Have you noticed that the second book in a series is often weak? I read Mortal Coils by Eric Nylund and enjoyed it enough to purchase the second book, All That Lives Must Die: Book Two of the Mortal Coils Series.
The premise is interesting, with enough twists to make the book readable and enjoyable and it includes most of the same characters. Even so, All That Lives Must Die felt flat. Book 1 was quirky, with oddball characters like Uncle Henry (aka Hermes), Grandmother’s strange rules, plus the ongoing sibling fights and vocabulary insults with Fiona and Eliot. It was a fun read.
Book 2 still has a little but Uncle Henry is almost invisible, the Rules are undone and even Eliot and Fiona’s rivalry feels old. Author Eric Nylund may have done the stale feeling on purpose, as it fits Eliot’s and Fiona’s moods and fears, but it didn’t make us readers feel anything except uneasy and a bit bored.
The premise of All That Lives Must Die is great. Eliot and Fiona are going to a most unusual high school, Paxington University, where duels are common, where gym class consists of defying death while causing mayhem to the opposing teams, where the one class is about myths. The students are from the Immortals, Infernals and long-time magical families. Only about half will graduate and the remainder may fail due to being dead.
The school scenes are the best in the book. I kept wanting to shake Fiona and Eliot and yell, “Are you insane?”, but of course that’s kind of hard to do with a novel. The other students range from vicious to vacuous with a skew towards nasty and mean. Kind of like everyone’s high school, right? Except the death and injury here are real.

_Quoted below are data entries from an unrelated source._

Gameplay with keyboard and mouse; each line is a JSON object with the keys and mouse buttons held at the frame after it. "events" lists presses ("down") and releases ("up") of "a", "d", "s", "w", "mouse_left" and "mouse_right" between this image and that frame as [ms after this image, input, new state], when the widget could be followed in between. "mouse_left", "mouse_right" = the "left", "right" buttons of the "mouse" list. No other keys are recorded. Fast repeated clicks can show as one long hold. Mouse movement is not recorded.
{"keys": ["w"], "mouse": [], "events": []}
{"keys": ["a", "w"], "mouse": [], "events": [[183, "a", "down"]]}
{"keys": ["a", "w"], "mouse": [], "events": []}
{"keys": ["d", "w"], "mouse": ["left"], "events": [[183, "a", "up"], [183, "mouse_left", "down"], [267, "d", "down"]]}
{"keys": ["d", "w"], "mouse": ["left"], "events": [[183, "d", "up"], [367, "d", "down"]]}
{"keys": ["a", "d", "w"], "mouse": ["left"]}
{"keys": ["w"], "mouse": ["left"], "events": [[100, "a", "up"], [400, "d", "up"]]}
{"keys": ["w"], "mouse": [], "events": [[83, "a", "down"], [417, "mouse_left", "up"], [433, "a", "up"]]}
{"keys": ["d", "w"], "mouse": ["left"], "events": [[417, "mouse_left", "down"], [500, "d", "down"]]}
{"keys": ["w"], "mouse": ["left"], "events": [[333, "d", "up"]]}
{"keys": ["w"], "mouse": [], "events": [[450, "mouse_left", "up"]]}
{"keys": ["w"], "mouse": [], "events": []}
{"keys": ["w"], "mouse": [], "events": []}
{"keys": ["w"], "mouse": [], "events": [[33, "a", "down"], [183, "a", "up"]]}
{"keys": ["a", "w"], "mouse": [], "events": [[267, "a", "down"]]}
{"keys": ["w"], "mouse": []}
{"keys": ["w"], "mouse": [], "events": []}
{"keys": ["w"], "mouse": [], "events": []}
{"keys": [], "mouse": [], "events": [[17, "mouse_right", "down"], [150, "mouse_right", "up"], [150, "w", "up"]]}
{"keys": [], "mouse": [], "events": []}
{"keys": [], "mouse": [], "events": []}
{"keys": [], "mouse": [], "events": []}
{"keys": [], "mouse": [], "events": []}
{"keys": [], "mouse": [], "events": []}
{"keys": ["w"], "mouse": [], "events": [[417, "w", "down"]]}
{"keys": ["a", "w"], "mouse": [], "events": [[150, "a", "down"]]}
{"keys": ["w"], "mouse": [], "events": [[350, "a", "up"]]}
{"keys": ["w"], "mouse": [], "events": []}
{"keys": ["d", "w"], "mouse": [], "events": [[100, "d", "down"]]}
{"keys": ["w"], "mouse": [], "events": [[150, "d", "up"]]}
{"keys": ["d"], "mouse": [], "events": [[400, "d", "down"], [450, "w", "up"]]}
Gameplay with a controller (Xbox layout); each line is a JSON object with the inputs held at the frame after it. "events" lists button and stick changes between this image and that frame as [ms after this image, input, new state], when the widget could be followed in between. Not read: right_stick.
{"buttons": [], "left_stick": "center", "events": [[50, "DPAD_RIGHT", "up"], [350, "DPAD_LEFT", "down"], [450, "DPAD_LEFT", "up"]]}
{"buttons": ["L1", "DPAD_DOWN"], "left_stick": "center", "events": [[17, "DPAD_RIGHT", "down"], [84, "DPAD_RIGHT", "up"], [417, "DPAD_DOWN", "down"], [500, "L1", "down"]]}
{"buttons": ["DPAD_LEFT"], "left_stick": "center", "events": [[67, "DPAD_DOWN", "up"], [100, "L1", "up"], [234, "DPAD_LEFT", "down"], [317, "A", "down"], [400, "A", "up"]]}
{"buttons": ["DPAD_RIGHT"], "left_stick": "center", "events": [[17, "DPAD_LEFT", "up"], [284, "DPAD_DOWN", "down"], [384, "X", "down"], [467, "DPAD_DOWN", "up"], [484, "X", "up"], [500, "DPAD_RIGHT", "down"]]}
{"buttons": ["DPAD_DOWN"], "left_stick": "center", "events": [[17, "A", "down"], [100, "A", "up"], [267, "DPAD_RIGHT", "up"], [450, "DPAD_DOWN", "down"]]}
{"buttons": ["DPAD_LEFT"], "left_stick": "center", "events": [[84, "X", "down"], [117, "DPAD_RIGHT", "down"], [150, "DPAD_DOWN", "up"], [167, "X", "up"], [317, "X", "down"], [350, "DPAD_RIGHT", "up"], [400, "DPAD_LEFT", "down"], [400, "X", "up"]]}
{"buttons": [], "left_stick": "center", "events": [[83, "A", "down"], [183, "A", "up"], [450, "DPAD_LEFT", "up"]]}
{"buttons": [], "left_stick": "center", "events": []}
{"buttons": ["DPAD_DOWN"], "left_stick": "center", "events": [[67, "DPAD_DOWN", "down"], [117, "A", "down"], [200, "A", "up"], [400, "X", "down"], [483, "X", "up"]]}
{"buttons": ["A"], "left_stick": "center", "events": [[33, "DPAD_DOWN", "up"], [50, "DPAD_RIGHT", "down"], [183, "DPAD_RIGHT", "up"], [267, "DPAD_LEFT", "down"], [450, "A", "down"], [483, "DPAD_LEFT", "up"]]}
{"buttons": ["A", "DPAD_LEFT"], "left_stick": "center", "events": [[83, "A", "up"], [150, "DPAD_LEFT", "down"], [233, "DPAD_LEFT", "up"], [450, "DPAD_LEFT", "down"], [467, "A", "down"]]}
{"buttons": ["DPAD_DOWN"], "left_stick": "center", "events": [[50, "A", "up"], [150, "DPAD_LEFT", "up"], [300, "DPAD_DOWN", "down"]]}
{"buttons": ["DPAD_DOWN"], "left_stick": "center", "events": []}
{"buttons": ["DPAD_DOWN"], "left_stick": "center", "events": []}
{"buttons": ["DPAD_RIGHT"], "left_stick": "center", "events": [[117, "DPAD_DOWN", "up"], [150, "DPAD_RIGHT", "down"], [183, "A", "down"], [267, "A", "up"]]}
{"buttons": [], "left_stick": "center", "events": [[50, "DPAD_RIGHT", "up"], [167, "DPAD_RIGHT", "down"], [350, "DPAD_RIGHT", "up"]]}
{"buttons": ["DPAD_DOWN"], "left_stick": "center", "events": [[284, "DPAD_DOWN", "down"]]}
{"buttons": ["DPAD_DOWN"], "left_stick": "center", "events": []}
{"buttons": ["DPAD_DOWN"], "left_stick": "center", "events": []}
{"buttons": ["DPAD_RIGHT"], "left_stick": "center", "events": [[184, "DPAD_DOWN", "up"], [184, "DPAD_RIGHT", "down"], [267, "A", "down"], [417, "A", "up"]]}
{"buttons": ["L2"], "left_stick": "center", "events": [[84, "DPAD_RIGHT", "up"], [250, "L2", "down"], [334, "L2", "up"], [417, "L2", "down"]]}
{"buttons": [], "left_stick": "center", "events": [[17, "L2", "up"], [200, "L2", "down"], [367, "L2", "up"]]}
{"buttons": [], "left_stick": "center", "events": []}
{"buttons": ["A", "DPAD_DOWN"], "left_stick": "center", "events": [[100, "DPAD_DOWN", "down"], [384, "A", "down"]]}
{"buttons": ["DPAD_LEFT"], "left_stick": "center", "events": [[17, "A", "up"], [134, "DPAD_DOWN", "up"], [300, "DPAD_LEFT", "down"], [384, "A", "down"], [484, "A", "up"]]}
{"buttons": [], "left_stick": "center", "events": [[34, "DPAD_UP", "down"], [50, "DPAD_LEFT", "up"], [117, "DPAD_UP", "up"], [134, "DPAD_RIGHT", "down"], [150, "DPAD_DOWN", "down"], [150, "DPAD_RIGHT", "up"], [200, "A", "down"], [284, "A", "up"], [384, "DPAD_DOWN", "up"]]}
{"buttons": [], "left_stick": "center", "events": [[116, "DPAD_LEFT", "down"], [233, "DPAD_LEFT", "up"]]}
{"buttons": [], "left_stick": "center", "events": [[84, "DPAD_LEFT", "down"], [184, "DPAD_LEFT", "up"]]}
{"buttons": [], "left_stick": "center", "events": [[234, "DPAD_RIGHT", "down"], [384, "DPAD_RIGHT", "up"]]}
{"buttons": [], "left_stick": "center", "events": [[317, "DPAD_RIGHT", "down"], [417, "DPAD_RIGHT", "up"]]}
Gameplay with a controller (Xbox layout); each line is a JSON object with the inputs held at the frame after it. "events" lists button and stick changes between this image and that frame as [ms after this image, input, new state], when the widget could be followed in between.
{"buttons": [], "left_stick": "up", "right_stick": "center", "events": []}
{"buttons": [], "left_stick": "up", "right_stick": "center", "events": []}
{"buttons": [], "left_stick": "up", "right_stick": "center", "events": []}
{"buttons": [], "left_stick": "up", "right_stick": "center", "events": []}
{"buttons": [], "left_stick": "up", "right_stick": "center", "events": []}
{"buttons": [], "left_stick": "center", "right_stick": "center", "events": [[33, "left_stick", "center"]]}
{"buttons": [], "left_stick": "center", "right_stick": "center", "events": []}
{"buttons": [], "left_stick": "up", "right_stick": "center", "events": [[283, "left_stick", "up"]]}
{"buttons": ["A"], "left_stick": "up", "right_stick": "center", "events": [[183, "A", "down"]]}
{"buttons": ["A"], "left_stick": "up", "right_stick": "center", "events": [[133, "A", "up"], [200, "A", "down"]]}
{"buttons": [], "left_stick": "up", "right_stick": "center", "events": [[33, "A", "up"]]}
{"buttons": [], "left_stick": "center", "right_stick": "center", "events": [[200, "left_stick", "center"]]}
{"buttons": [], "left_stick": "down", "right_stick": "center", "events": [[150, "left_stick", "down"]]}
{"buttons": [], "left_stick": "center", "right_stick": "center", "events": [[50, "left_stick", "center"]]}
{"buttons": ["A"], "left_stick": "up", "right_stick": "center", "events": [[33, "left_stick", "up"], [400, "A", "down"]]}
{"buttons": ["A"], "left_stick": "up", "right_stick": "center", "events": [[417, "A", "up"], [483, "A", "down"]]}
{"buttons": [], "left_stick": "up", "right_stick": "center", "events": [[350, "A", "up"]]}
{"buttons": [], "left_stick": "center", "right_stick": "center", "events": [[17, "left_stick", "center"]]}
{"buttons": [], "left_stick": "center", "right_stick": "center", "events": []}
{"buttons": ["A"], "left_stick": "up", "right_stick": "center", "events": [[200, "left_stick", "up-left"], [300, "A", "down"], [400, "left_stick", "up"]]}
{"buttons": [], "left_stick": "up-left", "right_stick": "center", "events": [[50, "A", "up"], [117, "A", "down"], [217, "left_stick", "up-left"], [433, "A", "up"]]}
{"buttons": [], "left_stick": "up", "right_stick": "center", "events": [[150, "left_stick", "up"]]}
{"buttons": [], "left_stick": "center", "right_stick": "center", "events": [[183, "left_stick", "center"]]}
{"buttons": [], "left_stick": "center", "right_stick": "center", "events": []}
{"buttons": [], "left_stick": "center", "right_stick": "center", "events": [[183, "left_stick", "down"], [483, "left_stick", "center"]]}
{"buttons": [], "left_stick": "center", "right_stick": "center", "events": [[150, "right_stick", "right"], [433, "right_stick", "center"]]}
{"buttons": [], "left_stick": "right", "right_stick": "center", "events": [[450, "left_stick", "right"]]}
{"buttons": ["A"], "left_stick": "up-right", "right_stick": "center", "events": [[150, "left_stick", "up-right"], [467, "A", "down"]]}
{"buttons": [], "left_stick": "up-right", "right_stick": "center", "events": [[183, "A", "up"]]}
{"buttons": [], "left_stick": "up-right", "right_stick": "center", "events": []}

The weakest part of the novel is Eliot’s decision to follow his supposed lady love into hell, despite her continual rejection, despite him knowing it is Hell, as in real, true, infernal depths. Before this we see him annoyed that no one recognizes him as Fiona’s equal, as a Hero, and he spends several boring pages sulking. I gave up trying to tell him to stop being stupid!
The weakness is compounded by Fiona deciding to help him help his elusive girlfriend, in her case made even dumber because she sees her father as also in the mix. (It is pretty clear that neither sibling ever learned Good from Evil as they continued to see choices in the present moment sprinkled with wishful thinking and ignored future consequences.)
Overall All That Lives Must Die: Book Two of the Mortal Coils Series is fairly good, a solid 3 star fantasy. It simply isn’t as good, as enjoyable as the first novel in the series which was a solid 5. The best part is high school, seeing Fiona and Eliot (mostly Fiona) deal with the murderous students and faculty and the weakest is Eliot and his gonadal-driven heroics.
By the way, this is not a book for kids.